Educação: por que precisamos falar sobre a morte sem preconceitos

Psicóloga do Grupo Morada da Paz ressalta a importância de abordar o tema em escolas, universidades e famílias, quebrando o silêncio que dificulta o enfrentamento do luto

Embora seja uma certeza universal, a morte ainda é um dos temas mais evitados nas conversas cotidianas, nas salas de aula e até mesmo nas formações acadêmicas. Para a psicóloga especialista em luto do Grupo Morada, Simône Lira, romper esse silêncio é fundamental para preparar emocionalmente as pessoas, reduzir sofrimentos desnecessários e transformar a forma como lidamos com a perda.

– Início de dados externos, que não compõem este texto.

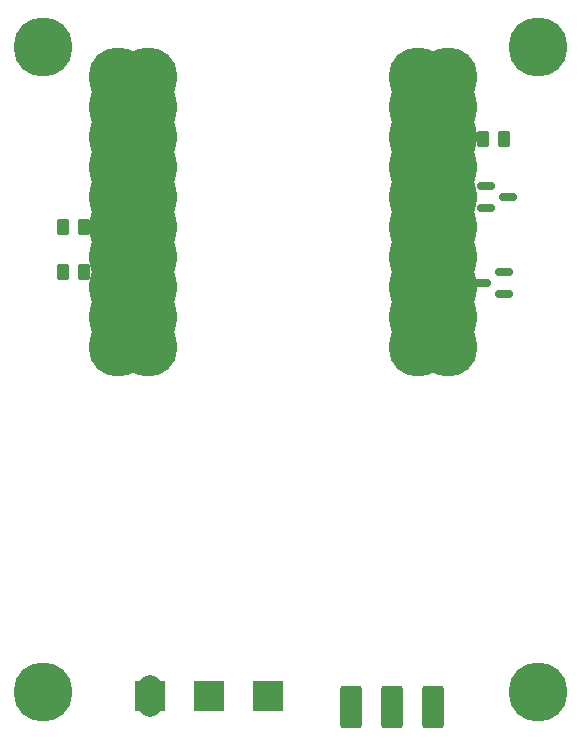
<source format=gts>
%TF.GenerationSoftware,KiCad,Pcbnew,7.0.7*%
<<<<<<< Updated upstream
%TF.CreationDate,2023-10-30T20:42:16-06:00*%
%TF.ProjectId,RatGDO-OpenSource-D1Mini-ESP32,52617447-444f-42d4-9f70-656e536f7572,rev?*%
=======
%TF.CreationDate,2023-10-28T20:58:12-06:00*%
%TF.ProjectId,RatGDO-OpenSource,52617447-444f-42d4-9f70-656e536f7572,rev?*%
>>>>>>> Stashed changes
%TF.SameCoordinates,Original*%
%TF.FileFunction,Soldermask,Top*%
%TF.FilePolarity,Negative*%
%FSLAX46Y46*%
G04 Gerber Fmt 4.6, Leading zero omitted, Abs format (unit mm)*
<<<<<<< Updated upstream
G04 Created by KiCad (PCBNEW 7.0.7) date 2023-10-30 20:42:16*
=======
G04 Created by KiCad (PCBNEW 7.0.7) date 2023-10-28 20:58:12*
>>>>>>> Stashed changes
%MOMM*%
%LPD*%
G01*
G04 APERTURE LIST*
G04 Aperture macros list*
%AMRoundRect*
0 Rectangle with rounded corners*
0 $1 Rounding radius*
0 $2 $3 $4 $5 $6 $7 $8 $9 X,Y pos of 4 corners*
0 Add a 4 corners polygon primitive as box body*
4,1,4,$2,$3,$4,$5,$6,$7,$8,$9,$2,$3,0*
0 Add four circle primitives for the rounded corners*
1,1,$1+$1,$2,$3*
1,1,$1+$1,$4,$5*
1,1,$1+$1,$6,$7*
1,1,$1+$1,$8,$9*
0 Add four rect primitives between the rounded corners*
20,1,$1+$1,$2,$3,$4,$5,0*
20,1,$1+$1,$4,$5,$6,$7,0*
20,1,$1+$1,$6,$7,$8,$9,0*
20,1,$1+$1,$8,$9,$2,$3,0*%
G04 Aperture macros list end*
<<<<<<< Updated upstream
%ADD10RoundRect,0.250000X0.262500X0.450000X-0.262500X0.450000X-0.262500X-0.450000X0.262500X-0.450000X0*%
%ADD11C,5.000000*%
%ADD12RoundRect,0.150000X-0.587500X-0.150000X0.587500X-0.150000X0.587500X0.150000X-0.587500X0.150000X0*%
%ADD13C,1.400000*%
%ADD14RoundRect,0.150000X0.587500X0.150000X-0.587500X0.150000X-0.587500X-0.150000X0.587500X-0.150000X0*%
%ADD15RoundRect,0.250000X-0.650000X-1.550000X0.650000X-1.550000X0.650000X1.550000X-0.650000X1.550000X0*%
%ADD16O,1.800000X3.600000*%
%ADD17R,2.600000X2.600000*%
%ADD18C,2.600000*%
%ADD19RoundRect,0.250000X-0.262500X-0.450000X0.262500X-0.450000X0.262500X0.450000X-0.262500X0.450000X0*%
G04 APERTURE END LIST*
D10*
=======
%ADD10R,2.000000X2.000000*%
%ADD11O,2.000000X1.600000*%
%ADD12RoundRect,0.250000X0.262500X0.450000X-0.262500X0.450000X-0.262500X-0.450000X0.262500X-0.450000X0*%
%ADD13C,5.000000*%
%ADD14RoundRect,0.150000X-0.587500X-0.150000X0.587500X-0.150000X0.587500X0.150000X-0.587500X0.150000X0*%
%ADD15RoundRect,0.150000X0.587500X0.150000X-0.587500X0.150000X-0.587500X-0.150000X0.587500X-0.150000X0*%
%ADD16RoundRect,0.250000X-0.650000X-1.550000X0.650000X-1.550000X0.650000X1.550000X-0.650000X1.550000X0*%
%ADD17O,1.800000X3.600000*%
%ADD18R,2.600000X2.600000*%
%ADD19C,2.600000*%
%ADD20RoundRect,0.250000X-0.262500X-0.450000X0.262500X-0.450000X0.262500X0.450000X-0.262500X0.450000X0*%
G04 APERTURE END LIST*
D10*
%TO.C,U1*%
X129547500Y-66160000D03*
D11*
X129547500Y-68700000D03*
X129547500Y-71240000D03*
X129547500Y-73780000D03*
X129547500Y-76320000D03*
X129547500Y-78860000D03*
X129547500Y-81400000D03*
X129547500Y-83940000D03*
X152407500Y-83940000D03*
X152407500Y-81400000D03*
X152407500Y-78860000D03*
X152407500Y-76320000D03*
X152407500Y-73780000D03*
X152407500Y-71240000D03*
X152407500Y-68700000D03*
X152407500Y-66160000D03*
%TD*%
D12*
>>>>>>> Stashed changes
%TO.C,R3*%
X159662500Y-71264162D03*
X157837500Y-71264162D03*
%TD*%
<<<<<<< Updated upstream
D11*
=======
D13*
>>>>>>> Stashed changes
%TO.C,REF\u002A\u002A*%
X162560000Y-63500000D03*
%TD*%
%TO.C,REF\u002A\u002A*%
X162560000Y-118110000D03*
%TD*%
%TO.C,REF\u002A\u002A*%
X120650000Y-118110000D03*
%TD*%
%TO.C,REF\u002A\u002A*%
X120650000Y-63500000D03*
%TD*%
<<<<<<< Updated upstream
D12*
=======
D14*
>>>>>>> Stashed changes
%TO.C,Q2*%
X158145000Y-75250000D03*
X158145000Y-77150000D03*
X160020000Y-76200000D03*
%TD*%
<<<<<<< Updated upstream
D13*
%TO.C,U2*%
X127000000Y-66040000D03*
X129540000Y-66040000D03*
X127000000Y-68580000D03*
X129540000Y-68580000D03*
X127000000Y-71120000D03*
X129540000Y-71120000D03*
X127000000Y-73660000D03*
X129540000Y-73660000D03*
X127000000Y-76200000D03*
X129540000Y-76200000D03*
X127000000Y-78740000D03*
X129540000Y-78740000D03*
X127000000Y-81280000D03*
X129540000Y-81280000D03*
X127000000Y-83820000D03*
X129540000Y-83820000D03*
X127000000Y-86360000D03*
X129540000Y-86360000D03*
X127000000Y-88900000D03*
X129540000Y-88900000D03*
X152400000Y-66040000D03*
X154940000Y-66040000D03*
X152400000Y-68580000D03*
X154940000Y-68580000D03*
X152400000Y-71120000D03*
X154940000Y-71120000D03*
X152400000Y-73660000D03*
X154940000Y-73660000D03*
X152400000Y-76200000D03*
X154940000Y-76200000D03*
X152400000Y-78740000D03*
X154940000Y-78740000D03*
X152400000Y-81280000D03*
X154940000Y-81280000D03*
X152400000Y-83820000D03*
X154940000Y-83820000D03*
X152400000Y-86360000D03*
X154940000Y-86360000D03*
X152400000Y-88900000D03*
X154940000Y-88900000D03*
%TD*%
D14*
=======
D15*
>>>>>>> Stashed changes
%TO.C,Q1*%
X159687500Y-84437500D03*
X159687500Y-82537500D03*
X157812500Y-83487500D03*
%TD*%
<<<<<<< Updated upstream
D15*
%TO.C,J2*%
X146670000Y-119380000D03*
D16*
X150170000Y-119380000D03*
X153670000Y-119380000D03*
%TD*%
D17*
%TO.C,J1*%
X129700000Y-118415000D03*
D18*
X134700000Y-118415000D03*
X139700000Y-118415000D03*
%TD*%
D10*
=======
D16*
%TO.C,J2*%
X146670000Y-119380000D03*
D17*
X150170000Y-119380000D03*
X153670000Y-119380000D03*
%TD*%
D18*
%TO.C,J1*%
X129700000Y-118415000D03*
D19*
X134700000Y-118415000D03*
X139700000Y-118415000D03*
%TD*%
D12*
>>>>>>> Stashed changes
%TO.C,R2*%
X124102500Y-78740000D03*
X122277500Y-78740000D03*
%TD*%
<<<<<<< Updated upstream
D19*
=======
D20*
>>>>>>> Stashed changes
%TO.C,R1*%
X122277500Y-82550000D03*
X124102500Y-82550000D03*
%TD*%
M02*

</source>
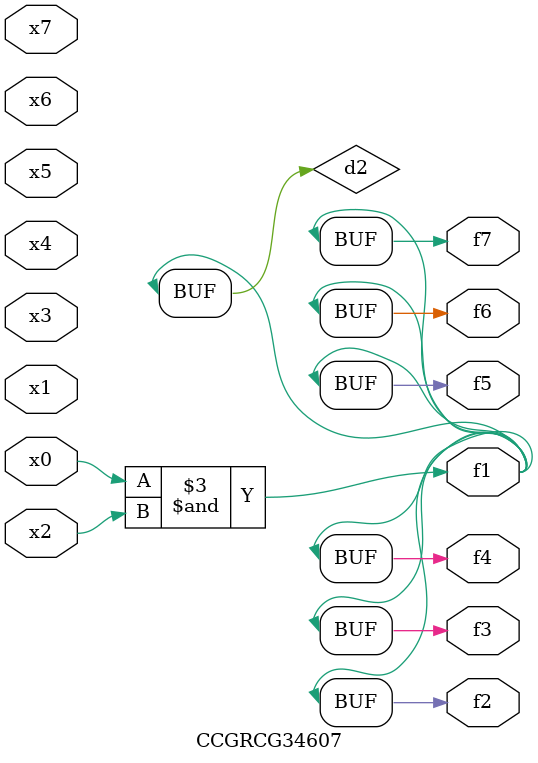
<source format=v>
module CCGRCG34607(
	input x0, x1, x2, x3, x4, x5, x6, x7,
	output f1, f2, f3, f4, f5, f6, f7
);

	wire d1, d2;

	nor (d1, x3, x6);
	and (d2, x0, x2);
	assign f1 = d2;
	assign f2 = d2;
	assign f3 = d2;
	assign f4 = d2;
	assign f5 = d2;
	assign f6 = d2;
	assign f7 = d2;
endmodule

</source>
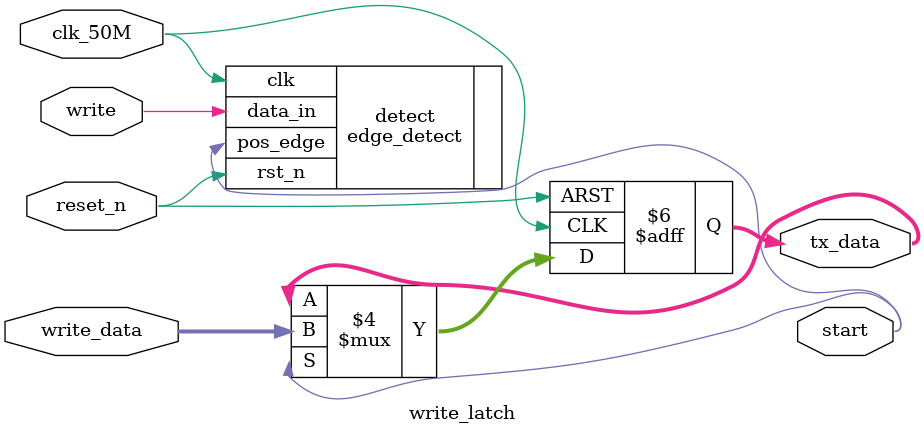
<source format=v>
module write_latch(
	input clk_50M,
	input reset_n,
	input write,
	input [7:0] write_data,
	output start,
	output reg [7:0] tx_data
);
	
	always@(posedge clk_50M,negedge reset_n)begin
		if(!reset_n) tx_data <= 8'd0;
		else if(start) tx_data <= write_data;
		else tx_data <= tx_data;
	end
	
	
	edge_detect detect(
		.clk(clk_50M),
		.rst_n(reset_n),
		.data_in(write),	//Input
		.pos_edge(start)	//Output
	);
	
	
endmodule

</source>
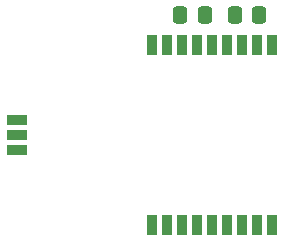
<source format=gbr>
%TF.GenerationSoftware,KiCad,Pcbnew,7.0.1*%
%TF.CreationDate,2023-04-28T09:36:00+02:00*%
%TF.ProjectId,RC_STLP2_ANT,52435f53-544c-4503-925f-414e542e6b69,rev?*%
%TF.SameCoordinates,Original*%
%TF.FileFunction,Paste,Top*%
%TF.FilePolarity,Positive*%
%FSLAX46Y46*%
G04 Gerber Fmt 4.6, Leading zero omitted, Abs format (unit mm)*
G04 Created by KiCad (PCBNEW 7.0.1) date 2023-04-28 09:36:00*
%MOMM*%
%LPD*%
G01*
G04 APERTURE LIST*
G04 Aperture macros list*
%AMRoundRect*
0 Rectangle with rounded corners*
0 $1 Rounding radius*
0 $2 $3 $4 $5 $6 $7 $8 $9 X,Y pos of 4 corners*
0 Add a 4 corners polygon primitive as box body*
4,1,4,$2,$3,$4,$5,$6,$7,$8,$9,$2,$3,0*
0 Add four circle primitives for the rounded corners*
1,1,$1+$1,$2,$3*
1,1,$1+$1,$4,$5*
1,1,$1+$1,$6,$7*
1,1,$1+$1,$8,$9*
0 Add four rect primitives between the rounded corners*
20,1,$1+$1,$2,$3,$4,$5,0*
20,1,$1+$1,$4,$5,$6,$7,0*
20,1,$1+$1,$6,$7,$8,$9,0*
20,1,$1+$1,$8,$9,$2,$3,0*%
G04 Aperture macros list end*
%ADD10R,0.900000X1.800000*%
%ADD11R,1.800000X0.900000*%
%ADD12RoundRect,0.250000X0.337500X0.475000X-0.337500X0.475000X-0.337500X-0.475000X0.337500X-0.475000X0*%
%ADD13RoundRect,0.250000X-0.337500X-0.475000X0.337500X-0.475000X0.337500X0.475000X-0.337500X0.475000X0*%
G04 APERTURE END LIST*
D10*
%TO.C,U1*%
X135890000Y-57160000D03*
X137160000Y-57160000D03*
X138430000Y-57160000D03*
X139700000Y-57160000D03*
X140970000Y-57160000D03*
X142240000Y-57160000D03*
X143510000Y-57160000D03*
X144780000Y-57160000D03*
X146050000Y-57160000D03*
X146050000Y-41910000D03*
X144780000Y-41910000D03*
X143510000Y-41910000D03*
X142240000Y-41910000D03*
X140970000Y-41910000D03*
X139700000Y-41910000D03*
X138430000Y-41910000D03*
X137160000Y-41910000D03*
X135890000Y-41910000D03*
D11*
X124460000Y-48260000D03*
X124460000Y-49530000D03*
X124460000Y-50800000D03*
%TD*%
D12*
%TO.C,C1*%
X140335000Y-39370000D03*
X138260000Y-39370000D03*
%TD*%
D13*
%TO.C,C2*%
X142875000Y-39370000D03*
X144950000Y-39370000D03*
%TD*%
M02*

</source>
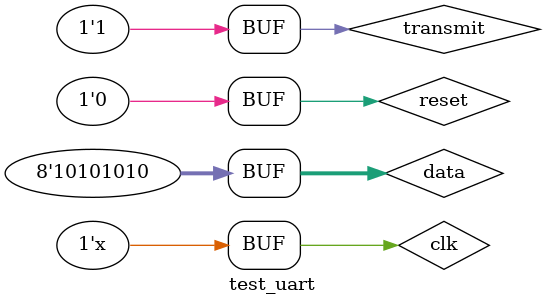
<source format=v>
`timescale 1ns / 1ps


module test_uart(

    );
    
    reg clk;
    reg [7:0] data;
    reg transmit;
    reg reset;
    wire TxD;
    wire [7:0] RData;
    
    
    uart_tx uart_tx_1(clk, data, transmit, reset, TxD);
    uart_rx uart_rx_1(clk, TxD, reset, RData);
    
        initial begin
            clk = 0;
            data = 8'b10101010;
            transmit = 1;
            reset = 1;
            #10 reset = 0;
        end
        
        always begin
            #5 clk = ~clk;
        end
    
endmodule

</source>
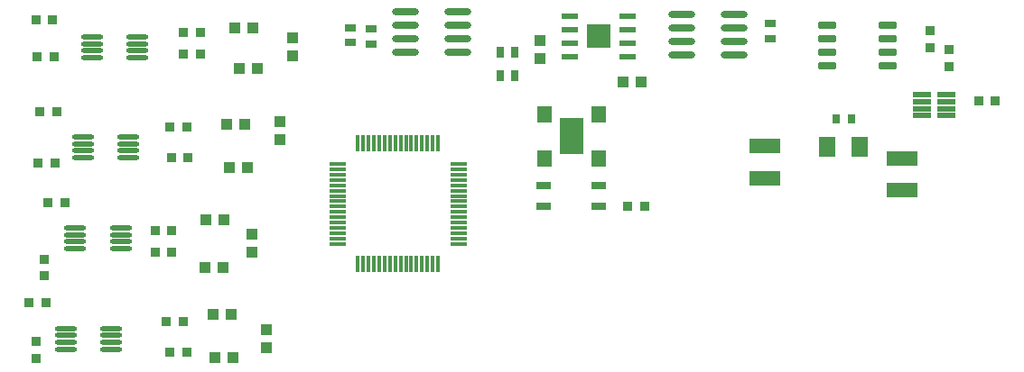
<source format=gtp>
G04*
G04 #@! TF.GenerationSoftware,Altium Limited,Altium Designer,22.0.2 (36)*
G04*
G04 Layer_Color=8421504*
%FSLAX25Y25*%
%MOIN*%
G70*
G04*
G04 #@! TF.SameCoordinates,DBB72687-BCFA-4FA8-90DC-81D55A498374*
G04*
G04*
G04 #@! TF.FilePolarity,Positive*
G04*
G01*
G75*
%ADD16R,0.03071X0.03898*%
G04:AMPARAMS|DCode=17|XSize=61.42mil|YSize=11.02mil|CornerRadius=1.38mil|HoleSize=0mil|Usage=FLASHONLY|Rotation=0.000|XOffset=0mil|YOffset=0mil|HoleType=Round|Shape=RoundedRectangle|*
%AMROUNDEDRECTD17*
21,1,0.06142,0.00827,0,0,0.0*
21,1,0.05866,0.01102,0,0,0.0*
1,1,0.00276,0.02933,-0.00413*
1,1,0.00276,-0.02933,-0.00413*
1,1,0.00276,-0.02933,0.00413*
1,1,0.00276,0.02933,0.00413*
%
%ADD17ROUNDEDRECTD17*%
%ADD18O,0.09843X0.02756*%
G04:AMPARAMS|DCode=19|XSize=61.42mil|YSize=11.02mil|CornerRadius=1.38mil|HoleSize=0mil|Usage=FLASHONLY|Rotation=270.000|XOffset=0mil|YOffset=0mil|HoleType=Round|Shape=RoundedRectangle|*
%AMROUNDEDRECTD19*
21,1,0.06142,0.00827,0,0,270.0*
21,1,0.05866,0.01102,0,0,270.0*
1,1,0.00276,-0.00413,-0.02933*
1,1,0.00276,-0.00413,0.02933*
1,1,0.00276,0.00413,0.02933*
1,1,0.00276,0.00413,-0.02933*
%
%ADD19ROUNDEDRECTD19*%
%ADD20O,0.08268X0.01772*%
%ADD21R,0.04331X0.03937*%
%ADD22R,0.03937X0.04331*%
%ADD23R,0.03898X0.03071*%
%ADD24R,0.05906X0.07480*%
%ADD25R,0.11457X0.05591*%
G04:AMPARAMS|DCode=26|XSize=25.59mil|YSize=64.96mil|CornerRadius=1.92mil|HoleSize=0mil|Usage=FLASHONLY|Rotation=90.000|XOffset=0mil|YOffset=0mil|HoleType=Round|Shape=RoundedRectangle|*
%AMROUNDEDRECTD26*
21,1,0.02559,0.06112,0,0,90.0*
21,1,0.02175,0.06496,0,0,90.0*
1,1,0.00384,0.03056,0.01088*
1,1,0.00384,0.03056,-0.01088*
1,1,0.00384,-0.03056,-0.01088*
1,1,0.00384,-0.03056,0.01088*
%
%ADD26ROUNDEDRECTD26*%
%ADD27R,0.06915X0.02016*%
%ADD28R,0.05312X0.05924*%
%ADD29R,0.08661X0.13780*%
%ADD30R,0.05709X0.02756*%
%ADD31R,0.02559X0.03543*%
%ADD32R,0.03425X0.03661*%
%ADD33R,0.03661X0.03425*%
%ADD34R,0.05900X0.02200*%
%ADD35R,0.09000X0.09000*%
D16*
X256756Y118500D02*
D03*
Y127000D02*
D03*
X251244Y118500D02*
D03*
Y127000D02*
D03*
D17*
X191138Y58205D02*
D03*
X235862Y56236D02*
D03*
Y58205D02*
D03*
Y60173D02*
D03*
Y62142D02*
D03*
Y64110D02*
D03*
Y66079D02*
D03*
Y68047D02*
D03*
Y70016D02*
D03*
Y71984D02*
D03*
Y73953D02*
D03*
Y75921D02*
D03*
Y77890D02*
D03*
Y79858D02*
D03*
Y81827D02*
D03*
Y83795D02*
D03*
Y85764D02*
D03*
X191138D02*
D03*
Y83795D02*
D03*
Y81827D02*
D03*
Y79858D02*
D03*
Y77890D02*
D03*
Y75921D02*
D03*
Y73953D02*
D03*
Y71984D02*
D03*
Y70016D02*
D03*
Y68047D02*
D03*
Y66079D02*
D03*
Y64110D02*
D03*
Y62142D02*
D03*
Y60173D02*
D03*
Y56236D02*
D03*
D18*
X235646Y132000D02*
D03*
X337646Y126000D02*
D03*
Y131000D02*
D03*
Y136000D02*
D03*
Y141000D02*
D03*
X318354Y126000D02*
D03*
Y131000D02*
D03*
Y136000D02*
D03*
Y141000D02*
D03*
X235646Y127000D02*
D03*
Y137000D02*
D03*
Y142000D02*
D03*
X216354Y127000D02*
D03*
Y132000D02*
D03*
Y137000D02*
D03*
Y142000D02*
D03*
D19*
X200705Y93362D02*
D03*
X202673D02*
D03*
X198736Y48638D02*
D03*
X200705D02*
D03*
X202673D02*
D03*
X204642D02*
D03*
X206610D02*
D03*
X210547D02*
D03*
X212516D02*
D03*
X214484D02*
D03*
X216453D02*
D03*
X218421D02*
D03*
X220390D02*
D03*
X222358D02*
D03*
X224327D02*
D03*
X226295D02*
D03*
X228264D02*
D03*
Y93362D02*
D03*
X226295D02*
D03*
X224327D02*
D03*
X222358D02*
D03*
X220390D02*
D03*
X218421D02*
D03*
X216453D02*
D03*
X214484D02*
D03*
X212516D02*
D03*
X210547D02*
D03*
X206610D02*
D03*
X204642D02*
D03*
X198736D02*
D03*
X208579D02*
D03*
Y48638D02*
D03*
D20*
X111153Y54510D02*
D03*
Y57069D02*
D03*
Y59628D02*
D03*
Y62187D02*
D03*
X94420Y54510D02*
D03*
Y57069D02*
D03*
Y59628D02*
D03*
Y62187D02*
D03*
X113866Y88161D02*
D03*
Y90720D02*
D03*
Y93279D02*
D03*
Y95839D02*
D03*
X97134Y88161D02*
D03*
Y90720D02*
D03*
Y93279D02*
D03*
Y95839D02*
D03*
X117366Y125161D02*
D03*
Y127720D02*
D03*
Y130280D02*
D03*
Y132839D02*
D03*
X100634Y125161D02*
D03*
Y127720D02*
D03*
Y130280D02*
D03*
Y132839D02*
D03*
X107759Y17215D02*
D03*
Y19774D02*
D03*
Y22333D02*
D03*
Y24893D02*
D03*
X91027Y17215D02*
D03*
Y19774D02*
D03*
Y22333D02*
D03*
Y24893D02*
D03*
D21*
X303346Y116000D02*
D03*
X296654D02*
D03*
X157846Y84500D02*
D03*
X151154D02*
D03*
X148846Y47500D02*
D03*
X142154D02*
D03*
X150154Y100500D02*
D03*
X156846D02*
D03*
X142654Y65000D02*
D03*
X149346D02*
D03*
X161500Y121000D02*
D03*
X154807D02*
D03*
X152740Y14054D02*
D03*
X146047D02*
D03*
X153307Y136000D02*
D03*
X160000D02*
D03*
X145153Y30000D02*
D03*
X151847D02*
D03*
D22*
X266000Y131346D02*
D03*
Y124653D02*
D03*
X159500Y53154D02*
D03*
Y59847D02*
D03*
X170000Y94653D02*
D03*
Y101347D02*
D03*
X174500Y125654D02*
D03*
Y132346D02*
D03*
X164893Y17707D02*
D03*
Y24400D02*
D03*
D23*
X351000Y137756D02*
D03*
Y132244D02*
D03*
X196102Y130744D02*
D03*
Y136256D02*
D03*
X203500Y135756D02*
D03*
Y130244D02*
D03*
D24*
X383906Y92000D02*
D03*
X372094D02*
D03*
D25*
X399500Y76126D02*
D03*
Y87874D02*
D03*
X349000Y80626D02*
D03*
Y92374D02*
D03*
D26*
X371878Y137000D02*
D03*
Y132000D02*
D03*
Y127000D02*
D03*
Y122000D02*
D03*
X394122Y137000D02*
D03*
Y132000D02*
D03*
Y127000D02*
D03*
Y122000D02*
D03*
D27*
X416031Y103661D02*
D03*
Y106220D02*
D03*
Y108780D02*
D03*
Y111339D02*
D03*
X406969D02*
D03*
Y108780D02*
D03*
Y106220D02*
D03*
Y103661D02*
D03*
D28*
X287500Y104080D02*
D03*
X267500D02*
D03*
Y87920D02*
D03*
X287500D02*
D03*
D29*
X277500Y96000D02*
D03*
D30*
X287638Y77937D02*
D03*
Y70063D02*
D03*
X267362Y77937D02*
D03*
Y70063D02*
D03*
D31*
X380854Y102500D02*
D03*
X375146D02*
D03*
D32*
X304571Y70000D02*
D03*
X298429D02*
D03*
X130071Y53000D02*
D03*
X123929D02*
D03*
X136071Y88000D02*
D03*
X129929D02*
D03*
X86843Y86000D02*
D03*
X80701D02*
D03*
X135571Y99500D02*
D03*
X129429D02*
D03*
X130071Y61000D02*
D03*
X123929D02*
D03*
X84429Y71500D02*
D03*
X90571D02*
D03*
X87571Y105000D02*
D03*
X81429D02*
D03*
X80429Y125500D02*
D03*
X86571D02*
D03*
X135464Y16054D02*
D03*
X129322D02*
D03*
X140571Y126500D02*
D03*
X134429D02*
D03*
X140571Y134500D02*
D03*
X134429D02*
D03*
X134192Y27554D02*
D03*
X128051D02*
D03*
X77322Y34554D02*
D03*
X83464D02*
D03*
X79929Y139000D02*
D03*
X86071D02*
D03*
X427929Y109000D02*
D03*
X434071D02*
D03*
D33*
X410000Y135071D02*
D03*
Y128929D02*
D03*
X417000Y121929D02*
D03*
Y128071D02*
D03*
X83000Y50571D02*
D03*
Y44429D02*
D03*
X80000Y20071D02*
D03*
Y13929D02*
D03*
D34*
X298150Y125500D02*
D03*
Y130500D02*
D03*
Y135500D02*
D03*
Y140500D02*
D03*
X276850D02*
D03*
Y135500D02*
D03*
Y130500D02*
D03*
Y125500D02*
D03*
D35*
X287500Y133000D02*
D03*
M02*

</source>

A chamada Educação para a Morte, conceito amplamente estudado por especialistas como Maria Júlia Kovács – pesquisadora brasileira sobre questões de luto e bioética -, propõe inserir reflexões sobre a finitude da vida de forma natural e cuidadosa, tanto no âmbito familiar quanto no educacional. Para Simône Lira, não se trata de um discurso mórbido, mas de um convite para olhar para a vida de maneira mais consciente.

“Falar sobre morte é entender a condição de finitude que é inerente a todos os seres humanos. E, tendo essa consciência, a pergunta que fica é: o que estamos fazendo com o tempo que temos?”, afirma a psicóloga.

A especialista alerta que, ao evitar o tema, criamos lacunas que se revelam dolorosas em situações de perda. Decisões importantes, como desejos para o próprio velório ou formas de despedida, muitas vezes ficam indefinidas, gerando dúvidas e conflitos entre familiares. “Quando a educação para a morte é trabalhada, ela facilita o acesso a informações, ajuda a compreender o processo de luto e prepara as pessoas para lidar com as despedidas de forma mais consciente e respeitosa”, pontua.

A ausência desse diálogo também impacta o ambiente escolar. Casos de morte de professores, colegas ou funcionários, muitas vezes, não são comentados para “evitar sofrimento dos jovens”. Simône ressalta que essa postura, conhecida como conspiração do silêncio, pode confundir crianças e adolescentes.

“As crianças percebem a ausência, mas sem explicações seguras ficam sem compreender o que aconteceu. Falar sobre morte no seio familiar dá abertura para que as escolas também trabalhem o tema, de forma lúdica e adequada à faixa etária”, explica.

No campo acadêmico, especialmente nas áreas da saúde, o assunto continua sendo pouco explorado. Profissionais que lidam diariamente com a morte, seja de pacientes humanos ou de animais, raramente têm espaço para elaborar o próprio luto, o que pode gerar sobrecarga emocional e adoecimento. “Ainda existe a ideia de que o profissional de saúde não deve se vincular emocionalmente ou demonstrar fragilidade, mas isso não condiz com a realidade do cuidado humanizado”, reforça.

A psicóloga defende que falar sobre a morte é, na verdade, falar sobre vida. “O luto não existe apenas por causa da dor, mas por causa do amor. Esse vínculo permanece, mesmo sem a presença física, e as memórias se tornam um sustento para quem fica”, finaliza.